One reunion. Two fools.

Removing her coat, she stood looking, taking in the comforting familiarity of the scene, where she would stand against a tree and talk to him for hours. It had been almost eighteen years since they met; small-talk masking and holding at bay the pain of leaving, tears blocking her view as she watched him go. She had been unable to come to terms with the parting, slipping into a shunning silence when words had failed. Many times in these years they had talked, their talks stretched into an endless nowhere; about career, about life, descriptive as though to a child, willing away conflict, the reality, the procession of time.

She picked up her bag and went closer to the tree; crisp brown leaves pirouetted into the corners of the path that led to the tree, the smell of the dried leaves, and the smell of time, the surrounding ground, weed-strewn and poignantly empty. She stopped for a moment, trance-like, and it was all still there, the long gone afternoons on the laboratory steps, still somehow alive, the lazy smell of the coal fire, the songs, the squirrels, the wondrous stories, all echoing down the years, drifting memories, easing her back to a time, before the harsh reality of life had struck, back to those good olde days.
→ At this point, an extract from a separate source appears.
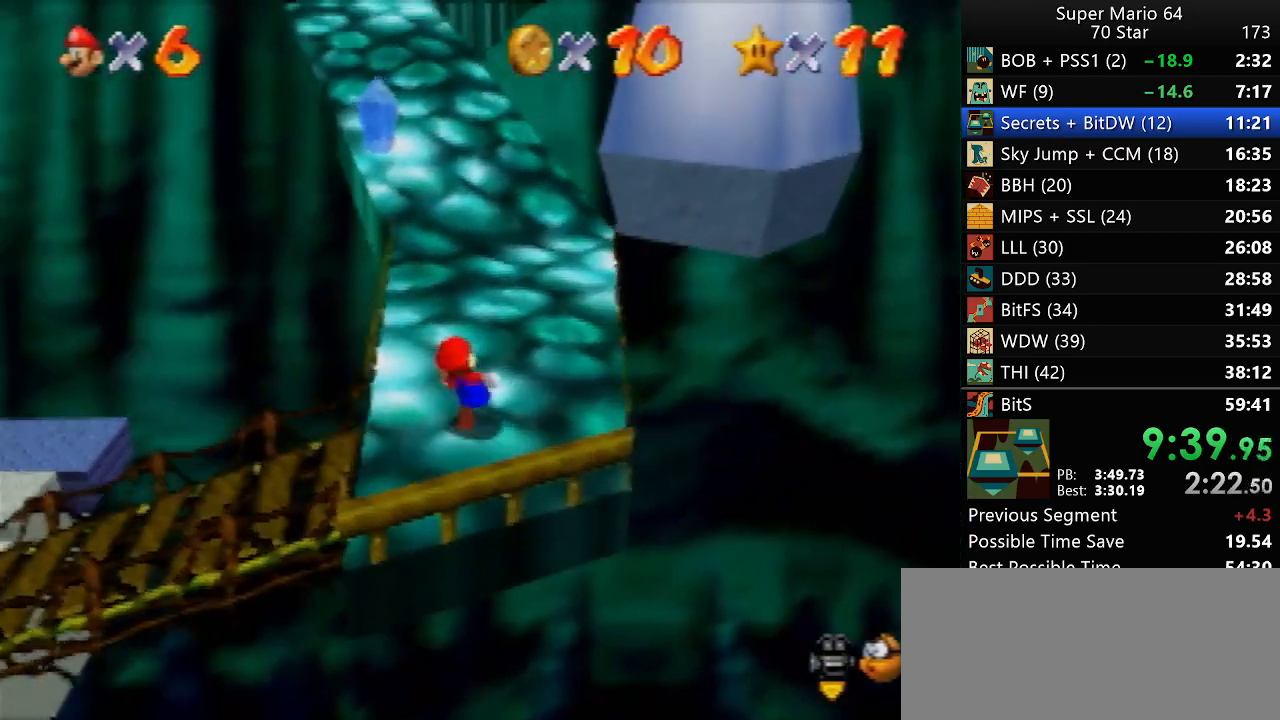
{"buttons": ["Z"], "left_stick": "up", "events": [[50, "Z", "down"]]}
She remembered nothing distinct of the years between them, the years were blurred, like a streak of speed. She was going to meet him today, and here. “This is how things should be”, she thought, “It will be as difficult for him as it is for me”. She laughed contemptuously and easily.

Over the years, she had often thought, suddenly, that there was a word that expressed what she felt for him, but she could not recall it. She, unsuccessfully, groped for a word that hung in her mind as an empty shape. She could neither fill it nor dismiss it.
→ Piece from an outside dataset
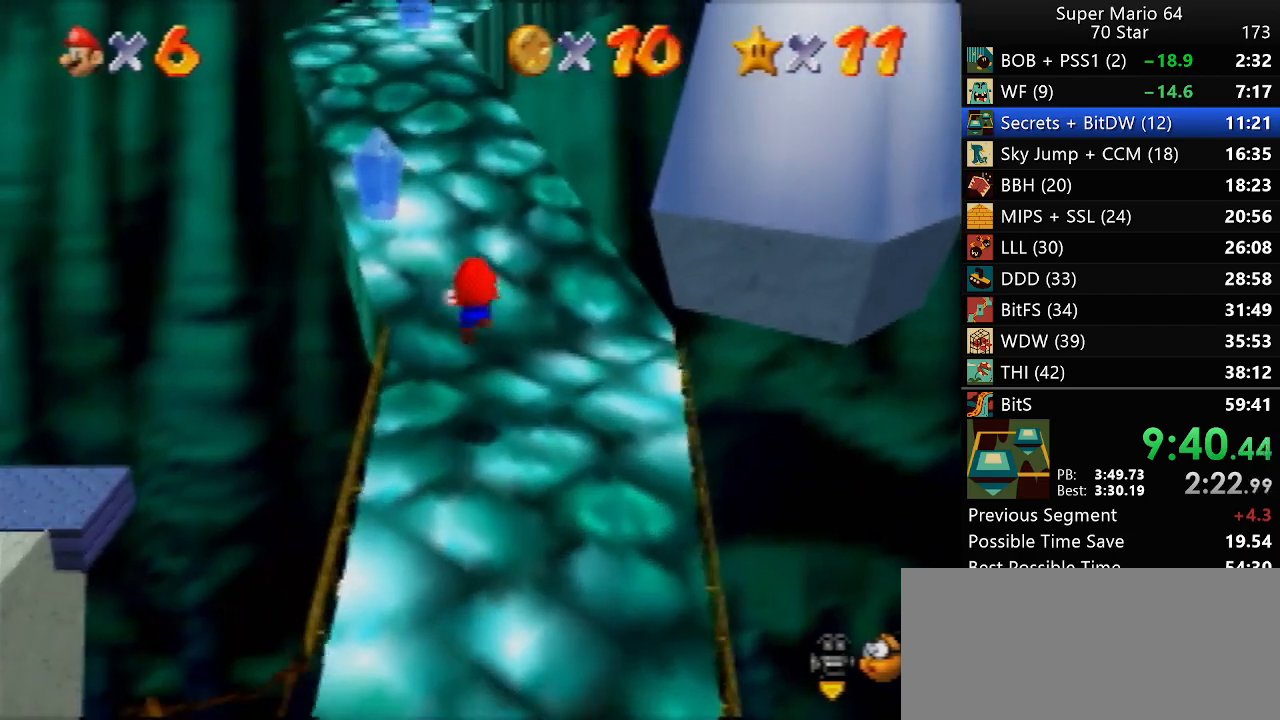
{"buttons": ["Z"], "left_stick": "up", "events": []}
She walked around the place, and suddenly glanced back at the tree. The tree, in its immovable finality, told her what he meant to her. She winced. She desperately, for this moment, hoped she could tear apart time and re-sew. In the metal tin can, that lay abandoned on the ground, she saw on her face, a faint smile of a lost battle, a battle deliberately lost..
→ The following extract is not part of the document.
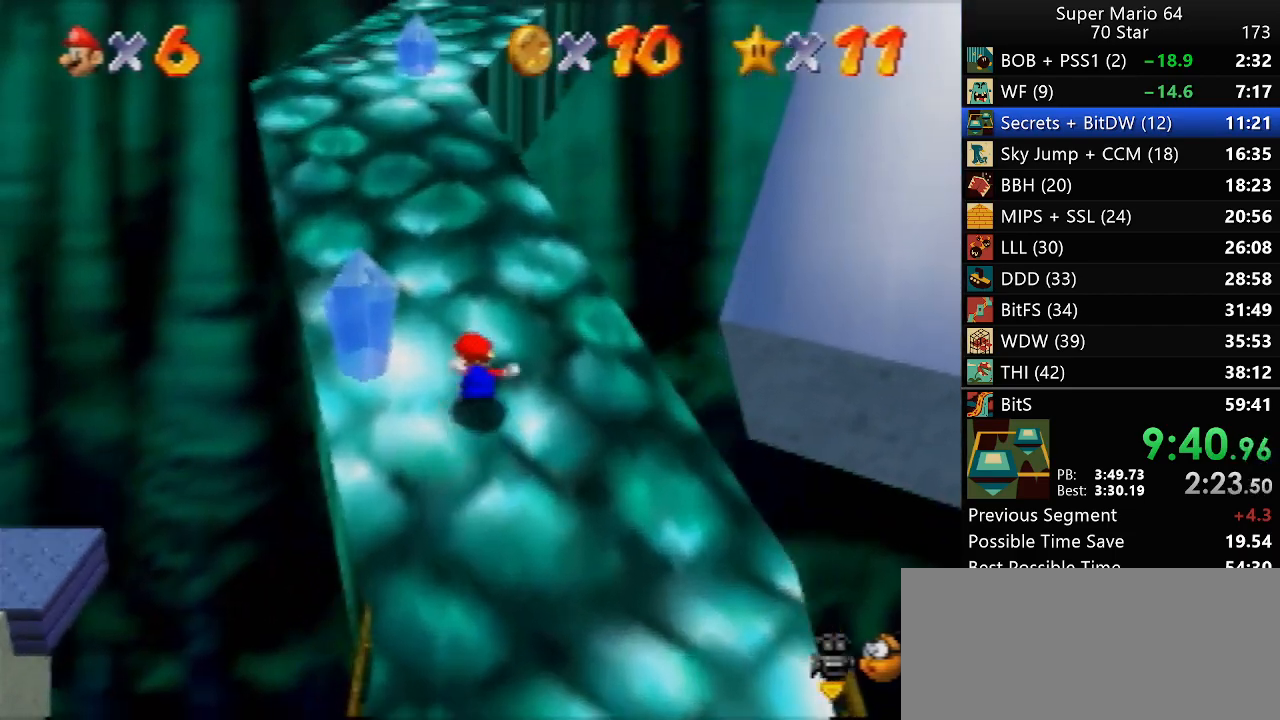
{"buttons": [], "left_stick": "up", "events": [[250, "Z", "up"]]}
And then he came. She need not have seen herself in the tin can...

10 comments:

Srilakshmi Chodavarapu said...

Fiction. The characters, the story, the milieu, the tin can, everything!
Any resemblance to characters or events in real life is unintentional.

Anonymous said...

Fiction? Damn you!

Anonymous said...

Write a book re. U r the best v have. ur book will sell like hotcakes. Roll no: 3 ;) is right! u got me all senti by the time i finished reading it. The last time i had cried so much in kal ho na ho.
knowing u all these years i shud nt b asking this, but wat d hell, every1s asking! is this fiction ;)?

Anonymous said...

i dun approve dat u r a goddess or n e thing and neither do i approve of ur taking the goddess status 4 granted.its outrageous!!u r b'ful n smart but tht doesnt make one a goddess?does it?y dun u evr tell ur MFC 2 shut up n shw sum self respect? ur indifference is a sign of ur enjoyin d whole club thing.n evn wen u say u hv lost a battle, u say it wd so much arrogance, as if ur losing is much highr thn our winning.

Thecky said...

Hey, I got two suggestions this time, "Goddess".(complete with the two-fingered double hand flick)
I am gonna recommend this blog to my Profs back at IIM to give some of them posts as fodder for the trickiest RC in CAT.
And then, I finally came up with what you should write a book on -
A thousand and one qualities I want in a husband.
Its great for those young girls out there looking for a man, this book could be the universal superset out of which they can choose their subsets.

Thecky said...

Sometimes talking too much about something can be harmful. I have encapsulated all I have felt for your posts in an eminently unmistakable comment above. You could say I poured my heartfelt feelings for your ridiculously wonderful blogposts in all my anonymous comments all over the blog.
Needless to say, my screwed up CG is a result of timeless hours spent trying to decipher the many meanings and underlying meanings in each syllable of every post.

Thecky said...

Btw, did I tell you? Sarcasm is my new flavor of the season. :)

Srilakshmi Chodavarapu said...

Ramya,
'Kal ho na ho'? My intention was 'Kuch kuch hota hai'. Either I'm a useless writer or you are a pathetic ***** with RCs.

Ravi,
Kid, you bullshitted well but you've got the plot all wrong. Sorry, today is some other dog's day. I'll tell you a secret. I ain't the 'She'. I have got enough intestinal fortitude to write in first person, if it was after all, about me.

Two reasons for why it is fiction:
a) I ain't so psenti about guys.
b) More importantly, the 'he' would have waited for hours, got irritated and left even before I went there.

Thecky,
Go run, go gym, go cycle. Sarcasm ain't gona burn your fat.

Anonymous said...

born arrogant.became more arrogant.now the most arrogant.on the verge of becoming,antisocially arrogant.will end up,becoming hostilely arrogant.

brilliant post,btw,kid.keep them coming.

Anonymous said...

You write like a pro.If you could write this post, it means u hv a heart;contrary to public opinion of ur being a only high class snob with no finer feelings! or is it just mockery?